Reply with the data below, repeated exactly in full.

## Collected data entries
*** Block opens ***
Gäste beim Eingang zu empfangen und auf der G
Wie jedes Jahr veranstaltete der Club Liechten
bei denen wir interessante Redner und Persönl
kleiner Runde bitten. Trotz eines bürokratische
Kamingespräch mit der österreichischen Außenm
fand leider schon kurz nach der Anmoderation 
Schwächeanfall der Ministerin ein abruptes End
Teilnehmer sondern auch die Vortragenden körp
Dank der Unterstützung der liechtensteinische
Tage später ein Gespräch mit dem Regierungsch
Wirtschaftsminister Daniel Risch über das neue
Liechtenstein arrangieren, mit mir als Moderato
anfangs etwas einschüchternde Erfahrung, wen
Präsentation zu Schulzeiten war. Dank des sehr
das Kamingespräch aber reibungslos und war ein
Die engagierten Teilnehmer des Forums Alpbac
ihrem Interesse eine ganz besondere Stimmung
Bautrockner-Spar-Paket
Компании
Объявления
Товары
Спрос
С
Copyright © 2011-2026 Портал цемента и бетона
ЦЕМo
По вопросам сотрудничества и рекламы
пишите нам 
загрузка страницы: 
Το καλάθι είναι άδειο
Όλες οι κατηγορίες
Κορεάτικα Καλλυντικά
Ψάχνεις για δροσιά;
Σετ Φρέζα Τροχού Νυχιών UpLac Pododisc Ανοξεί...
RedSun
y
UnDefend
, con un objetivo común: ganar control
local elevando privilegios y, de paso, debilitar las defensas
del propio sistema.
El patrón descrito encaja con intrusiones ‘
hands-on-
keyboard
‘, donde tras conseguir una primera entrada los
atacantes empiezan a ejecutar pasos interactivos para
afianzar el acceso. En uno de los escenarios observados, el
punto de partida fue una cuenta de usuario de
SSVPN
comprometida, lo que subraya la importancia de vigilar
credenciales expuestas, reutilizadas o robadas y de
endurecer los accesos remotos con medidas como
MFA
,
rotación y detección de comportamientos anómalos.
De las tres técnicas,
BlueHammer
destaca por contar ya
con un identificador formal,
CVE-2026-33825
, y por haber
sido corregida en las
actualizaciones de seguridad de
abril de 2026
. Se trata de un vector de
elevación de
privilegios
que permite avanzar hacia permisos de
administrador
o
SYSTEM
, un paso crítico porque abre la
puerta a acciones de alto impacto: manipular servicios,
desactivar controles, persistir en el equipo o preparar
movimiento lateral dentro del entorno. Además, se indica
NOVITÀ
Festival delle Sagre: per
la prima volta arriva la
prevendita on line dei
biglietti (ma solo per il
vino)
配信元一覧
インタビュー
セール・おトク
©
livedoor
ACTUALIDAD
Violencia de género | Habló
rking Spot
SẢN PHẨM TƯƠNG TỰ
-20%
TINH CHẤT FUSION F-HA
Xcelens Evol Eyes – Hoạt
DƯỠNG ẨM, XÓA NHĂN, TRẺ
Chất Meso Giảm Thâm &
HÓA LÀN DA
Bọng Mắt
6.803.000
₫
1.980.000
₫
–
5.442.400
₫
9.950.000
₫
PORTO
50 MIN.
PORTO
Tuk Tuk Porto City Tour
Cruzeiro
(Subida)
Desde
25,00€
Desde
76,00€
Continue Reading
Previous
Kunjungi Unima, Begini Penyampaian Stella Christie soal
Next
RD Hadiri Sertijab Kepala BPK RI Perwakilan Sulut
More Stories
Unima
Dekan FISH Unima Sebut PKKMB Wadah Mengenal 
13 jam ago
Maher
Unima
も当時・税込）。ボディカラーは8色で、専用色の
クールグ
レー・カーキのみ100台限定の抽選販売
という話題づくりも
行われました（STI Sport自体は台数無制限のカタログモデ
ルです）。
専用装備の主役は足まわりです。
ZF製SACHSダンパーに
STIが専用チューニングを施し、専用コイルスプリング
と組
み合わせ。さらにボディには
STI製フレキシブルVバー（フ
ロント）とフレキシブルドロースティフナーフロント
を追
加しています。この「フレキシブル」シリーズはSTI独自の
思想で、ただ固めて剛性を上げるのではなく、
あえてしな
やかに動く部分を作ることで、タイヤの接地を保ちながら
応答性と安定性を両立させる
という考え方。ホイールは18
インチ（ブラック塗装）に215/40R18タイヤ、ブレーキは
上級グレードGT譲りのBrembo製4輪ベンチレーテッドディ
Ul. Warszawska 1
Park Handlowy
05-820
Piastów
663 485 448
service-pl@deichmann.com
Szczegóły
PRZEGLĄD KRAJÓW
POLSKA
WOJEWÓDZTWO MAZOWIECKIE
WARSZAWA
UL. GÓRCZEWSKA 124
*** Block closes ***
## SOLVED PROBLEM
Gäste beim Eingang zu empfangen und auf der G
Wie jedes Jahr veranstaltete der Club Liechten
bei denen wir interessante Redner und Persönl
kleiner Runde bitten. Trotz eines bürokratische
Kamingespräch mit der österreichischen Außenm
fand leider schon kurz nach der Anmoderation 
Schwächeanfall der Ministerin ein abruptes End
Teilnehmer sondern auch die Vortragenden körp
Dank der Unterstützung der liechtensteinische
Tage später ein Gespräch mit dem Regierungsch
Wirtschaftsminister Daniel Risch über das neue
Liechtenstein arrangieren, mit mir als Moderato
anfangs etwas einschüchternde Erfahrung, wen
Präsentation zu Schulzeiten war. Dank des sehr
das Kamingespräch aber reibungslos und war ein
Die engagierten Teilnehmer des Forums Alpbac
ihrem Interesse eine ganz besondere Stimmung
Bautrockner-Spar-Paket
Компании
Объявления
Товары
Спрос
С
Copyright © 2011-2026 Портал цемента и бетона
ЦЕМo
По вопросам сотрудничества и рекламы
пишите нам 
загрузка страницы: 
Το καλάθι είναι άδειο
Όλες οι κατηγορίες
Κορεάτικα Καλλυντικά
Ψάχνεις για δροσιά;
Σετ Φρέζα Τροχού Νυχιών UpLac Pododisc Ανοξεί...
RedSun
y
UnDefend
, con un objetivo común: ganar control
local elevando privilegios y, de paso, debilitar las defensas
del propio sistema.
El patrón descrito encaja con intrusiones ‘
hands-on-
keyboard
‘, donde tras conseguir una primera entrada los
atacantes empiezan a ejecutar pasos interactivos para
afianzar el acceso. En uno de los escenarios observados, el
punto de partida fue una cuenta de usuario de
SSVPN
comprometida, lo que subraya la importancia de vigilar
credenciales expuestas, reutilizadas o robadas y de
endurecer los accesos remotos con medidas como
MFA
,
rotación y detección de comportamientos anómalos.
De las tres técnicas,
BlueHammer
destaca por contar ya
con un identificador formal,
CVE-2026-33825
, y por haber
sido corregida en las
actualizaciones de seguridad de
abril de 2026
. Se trata de un vector de
elevación de
privilegios
que permite avanzar hacia permisos de
administrador
o
SYSTEM
, un paso crítico porque abre la
puerta a acciones de alto impacto: manipular servicios,
desactivar controles, persistir en el equipo o preparar
movimiento lateral dentro del entorno. Además, se indica
NOVITÀ
Festival delle Sagre: per
la prima volta arriva la
prevendita on line dei
biglietti (ma solo per il
vino)
配信元一覧
インタビュー
セール・おトク
©
livedoor
ACTUALIDAD
Violencia de género | Habló
rking Spot
SẢN PHẨM TƯƠNG TỰ
-20%
TINH CHẤT FUSION F-HA
Xcelens Evol Eyes – Hoạt
DƯỠNG ẨM, XÓA NHĂN, TRẺ
Chất Meso Giảm Thâm &
HÓA LÀN DA
Bọng Mắt
6.803.000
₫
1.980.000
₫
–
5.442.400
₫
9.950.000
₫
PORTO
50 MIN.
PORTO
Tuk Tuk Porto City Tour
Cruzeiro
(Subida)
Desde
25,00€
Desde
76,00€
Continue Reading
Previous
Kunjungi Unima, Begini Penyampaian Stella Christie soal
Next
RD Hadiri Sertijab Kepala BPK RI Perwakilan Sulut
More Stories
Unima
Dekan FISH Unima Sebut PKKMB Wadah Mengenal 
13 jam ago
Maher
Unima
も当時・税込）。ボディカラーは8色で、専用色の
クールグ
レー・カーキのみ100台限定の抽選販売
という話題づくりも
行われました（STI Sport自体は台数無制限のカタログモデ
ルです）。
専用装備の主役は足まわりです。
ZF製SACHSダンパーに
STIが専用チューニングを施し、専用コイルスプリング
と組
み合わせ。さらにボディには
STI製フレキシブルVバー（フ
ロント）とフレキシブルドロースティフナーフロント
を追
加しています。この「フレキシブル」シリーズはSTI独自の
思想で、ただ固めて剛性を上げるのではなく、
あえてしな
やかに動く部分を作ることで、タイヤの接地を保ちながら
応答性と安定性を両立させる
という考え方。ホイールは18
インチ（ブラック塗装）に215/40R18タイヤ、ブレーキは
上級グレードGT譲りのBrembo製4輪ベンチレーテッドディ
Ul. Warszawska 1
Park Handlowy
05-820
Piastów
663 485 448
service-pl@deichmann.com
Szczegóły
PRZEGLĄD KRAJÓW
POLSKA
WOJEWÓDZTWO MAZOWIECKIE
WARSZAWA
UL. GÓRCZEWSKA 124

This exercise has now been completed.